CLEVELAND — If you don’t understand what the Digital Divide is all about, head over to Cleveland’s Fairfax neighborhood. It’s home to Cleveland Clinic – a world-renowned health care system. But in the shadows of the Cleveland Clinic campus, residents just blocks away don’t have access to a reliable internet connection.
“We’ve known for a long time that this was a city with a significant digital divide – one of the biggest divides in the nation” said Dr. Adam Myers, Chief of Population Health at the Cleveland Clinic. “More than 50,000 households don’t have reliable internet access.”
It’s been estimated that the problem affects two-thirds of Cleveland students and their parents who often have to go to libraries or leave home to get online.
“You have to have not just a hotspot, but you have to have high speed internet connectivity to ensure that the students are connected,” said Sherelle Tucker, Cleveland Clinic’s Director of Community and Economic Development.
While internet connectivity has been an issue for many years, the problem was exacerbated by the pandemic. While many across the country have been forced to work from home, learn from home, and even seek medical care by virtual means, many Clevelanders don’t even have the option to do so.
Andrew Leff wondered, “how can I literally be a 5-minute walk from the hospital and have that happen?”
He typically got an unreliable internet connection from his service provider with speeds below 6 Mbps.
“For them to tell me that 6 MB was the reality… you can’t really complain. You take what you can get,” said Leff.
Cleveland Clinic is now teaming up with DigitalC to help fix the situation for residents living in the neighborhoods near its campus. The healthcare system is installing specialized rooftop antennas that will send reliable high-speed wireless internet signals to the homes of subscribers.
The broadband service available to customers will be provided by EmpowerCLE founded and operating within DigitalC – the nonprofit organization dedicated to getting digital equity for Clevelanders. The service will be better while costing less for residents thanks to contributions by TransDigm and the Lubrizol Foundation to subsidize monthly fees and equipment costs.
“The COVID-19 pandemic has further illuminated the crucial role internet access plays in the overall health and well-being a population, and it is critical that we work to overcome digital inequities,” said Dr. Tom Mihaljevic, President and CEO of Cleveland Clinic in a press release.

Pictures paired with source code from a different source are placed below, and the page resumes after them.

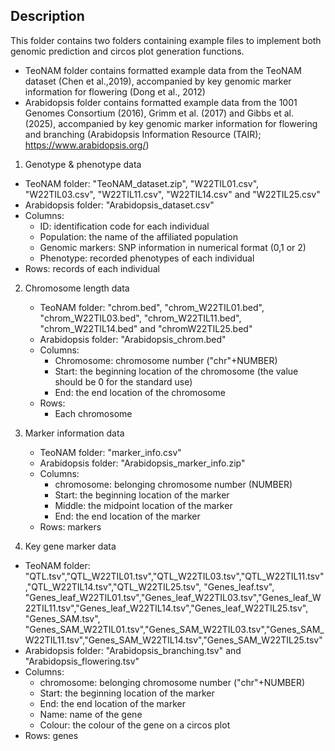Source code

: ## Description
This folder contains two folders containing example files to implement both genomic prediction and circos plot generation functions.
   - TeoNAM folder contains formatted example data from the TeoNAM dataset (Chen et al.,2019), accompanied by key genomic marker information for flowering (Dong et al., 2012)
   - Arabidopsis folder contains formatted example data from the 1001 Genomes Consortium (2016), Grimm et al. (2017) and Gibbs et al. (2025), accompanied by key genomic marker information for flowering and branching (Arabidopsis Information Resource (TAIR); https://www.arabidopsis.org/)

1. Genotype & phenotype data
  - TeoNAM folder: "TeoNAM_dataset.zip", "W22TIL01.csv", "W22TIL03.csv", "W22TIL11.csv", "W22TIL14.csv" and "W22TIL25.csv"
  - Arabidopsis folder: "Arabidopsis_dataset.csv"
  - Columns:
       - ID: identification code for each individual
       - Population: the name of the affiliated population
       - Genomic markers: SNP information in numerical format (0,1 or 2)
       - Phenotype: recorded phenotypes of each individual
 - Rows: records of each individual
   
2. Chromosome length data
   - TeoNAM folder: "chrom.bed", "chrom_W22TIL01.bed", "chrom_W22TIL03.bed", "chrom_W22TIL11.bed", "chrom_W22TIL14.bed" and "chromW22TIL25.bed"
   - Arabidopsis folder: "Arabidopsis_chrom.bed"
   - Columns:
      - Chromosome: chromosome number ("chr"+NUMBER)
      - Start: the beginning location of the chromosome (the value should be 0 for the standard use)
      - End: the end location of the chromosome
   - Rows:
      - Each chromosome
        
3. Marker information data
   - TeoNAM folder: "marker_info.csv"
   - Arabidopsis folder: "Arabidopsis_marker_info.zip"
   - Columns:
       - chromosome: belonging chromosome number (NUMBER)
       - Start: the beginning location of the marker
       - Middle: the midpoint location of the marker
       - End: the end location of the marker
   - Rows: markers

 4. Key gene marker data
   - TeoNAM folder: "QTL.tsv","QTL_W22TIL01.tsv","QTL_W22TIL03.tsv","QTL_W22TIL11.tsv","QTL_W22TIL14.tsv","QTL_W22TIL25.tsv", "Genes_leaf.tsv", "Genes_leaf_W22TIL01.tsv","Genes_leaf_W22TIL03.tsv","Genes_leaf_W22TIL11.tsv","Genes_leaf_W22TIL14.tsv","Genes_leaf_W22TIL25.tsv", "Genes_SAM.tsv", "Genes_SAM_W22TIL01.tsv","Genes_SAM_W22TIL03.tsv","Genes_SAM_W22TIL11.tsv","Genes_SAM_W22TIL14.tsv","Genes_SAM_W22TIL25.tsv"
   - Arabidopsis folder: "Arabidopsis_branching.tsv" and "Arabidopsis_flowering.tsv"
   - Columns:
     - chromosome: belonging chromosome number ("chr"+NUMBER)
     - Start: the beginning location of the marker
     - End: the end location of the marker
     - Name: name of the gene
     - Colour: the colour of the gene on a circos plot
 - Rows: genes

Mihaljevic continues, “Cleveland Clinic is proud to be part of this initiative and to have partners who will help support our community to deliver the tools, resources and services needed to foster growth and education for our closest neighbors for years to come.”
For residents who have already subscribed to the service, it’s a welcomed technological upgrade.
“It’s tough enough when it is a fair shake for everybody. And when it isn’t, luckily somebody came and did something about it,” said Leff. He was able to quadruple service speeds in his home by switching to the new service.
As an early adopter, he’s excited to spread the word to others who live nearby so they’ll have the ability to work from home, learn from home, and get online without wondering whether the connection will work.
“COVID made it very real. It completely amplified the healthcare disparities that have been standing out in the communities for so long,” said Dr. Myers.
Tucker added, “It’s really done a lot and will continue to do a lot to make sure that those things we take for granted --those of us who are connected -- that other’s without that connection are able to take advantage as well.”
The rollout in Fairfax is expected to be complete by Spring 2021.